Instructions for the task —
Only one span of the listing below is wanted: the lines from the one with "text_box [425, 1001, 1497, 1017]" through the one with "Document page, 1626x1125 pixels.", reproduced exactly, both ends kept.
------------------------------------------------------------------------
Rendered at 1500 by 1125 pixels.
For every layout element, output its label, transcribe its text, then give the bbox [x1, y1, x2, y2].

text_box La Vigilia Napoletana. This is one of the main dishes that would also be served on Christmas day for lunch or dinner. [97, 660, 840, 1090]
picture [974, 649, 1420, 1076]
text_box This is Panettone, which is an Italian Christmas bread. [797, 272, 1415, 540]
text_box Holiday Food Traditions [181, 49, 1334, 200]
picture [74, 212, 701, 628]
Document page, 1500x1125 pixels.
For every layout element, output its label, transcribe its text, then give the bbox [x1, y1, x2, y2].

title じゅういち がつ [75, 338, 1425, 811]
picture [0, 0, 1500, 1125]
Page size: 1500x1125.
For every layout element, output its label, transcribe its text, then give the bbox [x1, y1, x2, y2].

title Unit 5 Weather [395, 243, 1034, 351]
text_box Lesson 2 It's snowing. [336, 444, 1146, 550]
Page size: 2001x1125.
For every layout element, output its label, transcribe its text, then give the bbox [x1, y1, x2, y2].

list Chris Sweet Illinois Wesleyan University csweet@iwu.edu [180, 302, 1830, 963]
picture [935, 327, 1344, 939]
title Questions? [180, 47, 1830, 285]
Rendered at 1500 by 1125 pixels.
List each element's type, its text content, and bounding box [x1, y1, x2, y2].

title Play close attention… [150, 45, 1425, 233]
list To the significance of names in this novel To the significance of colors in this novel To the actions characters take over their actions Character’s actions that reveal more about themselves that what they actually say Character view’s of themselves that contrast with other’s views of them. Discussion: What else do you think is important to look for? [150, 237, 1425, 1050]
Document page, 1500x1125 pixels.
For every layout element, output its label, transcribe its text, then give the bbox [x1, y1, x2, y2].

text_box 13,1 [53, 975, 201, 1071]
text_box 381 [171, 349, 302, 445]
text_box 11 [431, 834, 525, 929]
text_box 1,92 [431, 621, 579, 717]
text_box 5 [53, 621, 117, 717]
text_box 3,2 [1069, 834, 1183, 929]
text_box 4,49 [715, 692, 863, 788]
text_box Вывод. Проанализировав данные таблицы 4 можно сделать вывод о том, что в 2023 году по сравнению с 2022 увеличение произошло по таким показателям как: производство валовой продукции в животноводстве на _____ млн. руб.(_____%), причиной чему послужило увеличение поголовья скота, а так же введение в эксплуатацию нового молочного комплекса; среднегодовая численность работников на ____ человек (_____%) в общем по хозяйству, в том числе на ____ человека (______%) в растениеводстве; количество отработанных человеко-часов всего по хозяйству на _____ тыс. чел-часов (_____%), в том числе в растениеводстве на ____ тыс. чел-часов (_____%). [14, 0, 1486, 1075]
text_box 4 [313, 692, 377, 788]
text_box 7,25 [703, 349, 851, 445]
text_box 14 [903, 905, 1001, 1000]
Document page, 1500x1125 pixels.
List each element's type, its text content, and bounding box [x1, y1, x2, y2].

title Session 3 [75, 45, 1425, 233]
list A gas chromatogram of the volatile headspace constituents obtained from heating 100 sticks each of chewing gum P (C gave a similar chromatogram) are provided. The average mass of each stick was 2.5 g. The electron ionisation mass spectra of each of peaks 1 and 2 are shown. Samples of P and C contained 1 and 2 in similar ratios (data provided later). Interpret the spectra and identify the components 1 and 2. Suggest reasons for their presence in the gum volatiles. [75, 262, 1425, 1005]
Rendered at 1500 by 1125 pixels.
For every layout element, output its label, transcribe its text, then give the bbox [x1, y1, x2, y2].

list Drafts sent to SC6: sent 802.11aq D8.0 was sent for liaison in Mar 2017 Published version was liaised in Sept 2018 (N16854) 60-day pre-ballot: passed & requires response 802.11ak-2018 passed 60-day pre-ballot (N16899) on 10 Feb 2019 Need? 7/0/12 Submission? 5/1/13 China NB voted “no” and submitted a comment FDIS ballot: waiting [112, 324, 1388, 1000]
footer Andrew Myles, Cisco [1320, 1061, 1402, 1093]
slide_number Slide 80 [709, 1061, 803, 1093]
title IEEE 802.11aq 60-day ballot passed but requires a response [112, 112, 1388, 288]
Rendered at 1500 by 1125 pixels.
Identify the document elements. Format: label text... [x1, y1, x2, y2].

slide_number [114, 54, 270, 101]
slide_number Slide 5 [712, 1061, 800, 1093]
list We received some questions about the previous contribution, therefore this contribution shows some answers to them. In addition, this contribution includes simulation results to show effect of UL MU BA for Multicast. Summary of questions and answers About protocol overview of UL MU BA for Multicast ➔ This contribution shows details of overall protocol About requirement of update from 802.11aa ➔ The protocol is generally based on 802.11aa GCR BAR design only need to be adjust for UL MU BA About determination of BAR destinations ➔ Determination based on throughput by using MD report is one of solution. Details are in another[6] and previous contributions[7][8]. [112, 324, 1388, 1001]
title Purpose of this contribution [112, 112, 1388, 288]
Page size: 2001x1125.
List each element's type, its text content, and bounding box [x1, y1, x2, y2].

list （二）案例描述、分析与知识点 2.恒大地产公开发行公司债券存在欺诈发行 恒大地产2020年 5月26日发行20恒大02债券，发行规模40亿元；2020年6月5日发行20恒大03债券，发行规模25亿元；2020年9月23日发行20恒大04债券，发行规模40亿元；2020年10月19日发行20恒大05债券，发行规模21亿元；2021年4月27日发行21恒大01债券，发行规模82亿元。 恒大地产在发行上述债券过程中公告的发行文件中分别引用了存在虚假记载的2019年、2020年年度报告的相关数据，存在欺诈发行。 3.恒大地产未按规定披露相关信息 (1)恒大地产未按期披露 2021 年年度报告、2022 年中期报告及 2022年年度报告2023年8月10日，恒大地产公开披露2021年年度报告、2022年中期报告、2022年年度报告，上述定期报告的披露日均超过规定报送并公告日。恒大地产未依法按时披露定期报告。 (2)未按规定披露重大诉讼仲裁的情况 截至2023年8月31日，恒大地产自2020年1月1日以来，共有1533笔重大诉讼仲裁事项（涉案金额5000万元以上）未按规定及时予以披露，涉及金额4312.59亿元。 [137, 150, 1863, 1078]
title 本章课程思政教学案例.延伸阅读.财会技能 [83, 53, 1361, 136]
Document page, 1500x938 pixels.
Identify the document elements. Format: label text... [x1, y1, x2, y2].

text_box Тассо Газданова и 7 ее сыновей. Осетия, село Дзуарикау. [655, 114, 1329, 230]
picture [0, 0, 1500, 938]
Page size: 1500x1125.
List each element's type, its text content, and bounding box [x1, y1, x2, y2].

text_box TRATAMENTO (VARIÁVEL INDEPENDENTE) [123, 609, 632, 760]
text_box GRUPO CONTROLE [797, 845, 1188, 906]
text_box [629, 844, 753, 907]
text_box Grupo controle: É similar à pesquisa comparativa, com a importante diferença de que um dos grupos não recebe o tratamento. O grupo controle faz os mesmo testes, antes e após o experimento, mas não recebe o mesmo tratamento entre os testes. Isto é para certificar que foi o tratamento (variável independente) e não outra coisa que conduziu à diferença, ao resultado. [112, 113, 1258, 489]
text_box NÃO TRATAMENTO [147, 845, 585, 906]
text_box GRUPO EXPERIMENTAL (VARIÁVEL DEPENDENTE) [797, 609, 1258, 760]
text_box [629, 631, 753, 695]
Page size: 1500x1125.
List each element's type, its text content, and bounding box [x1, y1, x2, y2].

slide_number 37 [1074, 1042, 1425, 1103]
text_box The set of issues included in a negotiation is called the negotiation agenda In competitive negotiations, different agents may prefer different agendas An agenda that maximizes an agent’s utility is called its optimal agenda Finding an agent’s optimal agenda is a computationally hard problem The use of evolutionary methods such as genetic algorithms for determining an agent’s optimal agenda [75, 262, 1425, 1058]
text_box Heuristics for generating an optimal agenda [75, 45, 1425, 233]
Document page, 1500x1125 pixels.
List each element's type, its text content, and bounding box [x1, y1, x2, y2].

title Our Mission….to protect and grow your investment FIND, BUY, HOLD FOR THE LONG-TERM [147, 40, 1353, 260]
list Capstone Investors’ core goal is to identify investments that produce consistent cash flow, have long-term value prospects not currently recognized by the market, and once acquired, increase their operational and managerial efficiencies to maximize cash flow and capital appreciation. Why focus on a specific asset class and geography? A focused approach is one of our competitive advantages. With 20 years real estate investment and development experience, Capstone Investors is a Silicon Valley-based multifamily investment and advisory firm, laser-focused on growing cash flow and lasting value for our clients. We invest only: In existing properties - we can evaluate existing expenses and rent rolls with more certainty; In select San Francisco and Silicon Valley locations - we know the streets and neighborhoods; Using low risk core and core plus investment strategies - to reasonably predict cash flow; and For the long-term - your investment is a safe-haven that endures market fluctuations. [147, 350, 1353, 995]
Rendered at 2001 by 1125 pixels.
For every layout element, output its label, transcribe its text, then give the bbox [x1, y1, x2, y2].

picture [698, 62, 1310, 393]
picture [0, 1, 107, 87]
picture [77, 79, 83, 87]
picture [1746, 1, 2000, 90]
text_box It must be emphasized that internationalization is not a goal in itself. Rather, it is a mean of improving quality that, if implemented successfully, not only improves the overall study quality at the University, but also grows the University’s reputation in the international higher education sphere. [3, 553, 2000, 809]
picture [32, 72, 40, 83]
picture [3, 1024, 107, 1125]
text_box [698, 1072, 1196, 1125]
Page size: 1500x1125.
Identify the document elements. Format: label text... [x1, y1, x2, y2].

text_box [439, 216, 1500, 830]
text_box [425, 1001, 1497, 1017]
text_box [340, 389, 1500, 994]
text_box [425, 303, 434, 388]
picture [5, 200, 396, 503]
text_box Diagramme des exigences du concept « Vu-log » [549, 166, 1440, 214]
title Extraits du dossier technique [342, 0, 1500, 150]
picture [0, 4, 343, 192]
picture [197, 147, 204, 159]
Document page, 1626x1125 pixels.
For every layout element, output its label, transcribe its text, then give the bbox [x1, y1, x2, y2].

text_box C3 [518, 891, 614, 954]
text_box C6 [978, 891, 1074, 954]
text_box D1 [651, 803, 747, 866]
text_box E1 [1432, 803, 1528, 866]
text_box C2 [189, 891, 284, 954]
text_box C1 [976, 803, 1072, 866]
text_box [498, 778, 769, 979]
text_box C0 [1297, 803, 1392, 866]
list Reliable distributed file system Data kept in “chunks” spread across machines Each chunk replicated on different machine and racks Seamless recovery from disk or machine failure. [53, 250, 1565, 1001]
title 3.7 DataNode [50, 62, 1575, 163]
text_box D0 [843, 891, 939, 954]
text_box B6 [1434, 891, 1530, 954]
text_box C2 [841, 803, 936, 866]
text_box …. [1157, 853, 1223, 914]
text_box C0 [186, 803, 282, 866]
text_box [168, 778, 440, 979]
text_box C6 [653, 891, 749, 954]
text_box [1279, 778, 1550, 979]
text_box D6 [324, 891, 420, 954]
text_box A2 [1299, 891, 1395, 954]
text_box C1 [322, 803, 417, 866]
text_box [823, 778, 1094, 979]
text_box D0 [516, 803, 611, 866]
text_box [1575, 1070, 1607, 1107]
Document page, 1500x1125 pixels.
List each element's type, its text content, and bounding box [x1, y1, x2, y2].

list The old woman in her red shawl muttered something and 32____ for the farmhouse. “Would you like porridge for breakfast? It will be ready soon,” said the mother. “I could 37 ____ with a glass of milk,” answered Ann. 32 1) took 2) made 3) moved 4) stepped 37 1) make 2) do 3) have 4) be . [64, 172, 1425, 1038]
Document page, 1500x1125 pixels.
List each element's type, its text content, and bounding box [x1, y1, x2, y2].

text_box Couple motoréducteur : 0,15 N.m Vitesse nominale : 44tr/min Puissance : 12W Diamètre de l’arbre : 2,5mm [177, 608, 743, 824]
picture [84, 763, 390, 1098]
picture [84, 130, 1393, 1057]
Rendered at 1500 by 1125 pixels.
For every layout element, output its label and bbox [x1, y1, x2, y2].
------------------------------------------------------------------------
Expected output —
text_box [425, 1001, 1497, 1017]
text_box [340, 389, 1500, 994]
text_box [425, 303, 434, 388]
picture [5, 200, 396, 503]
text_box Diagramme des exigences du concept « Vu-log » [549, 166, 1440, 214]
title Extraits du dossier technique [342, 0, 1500, 150]
picture [0, 4, 343, 192]
picture [197, 147, 204, 159]
Document page, 1626x1125 pixels.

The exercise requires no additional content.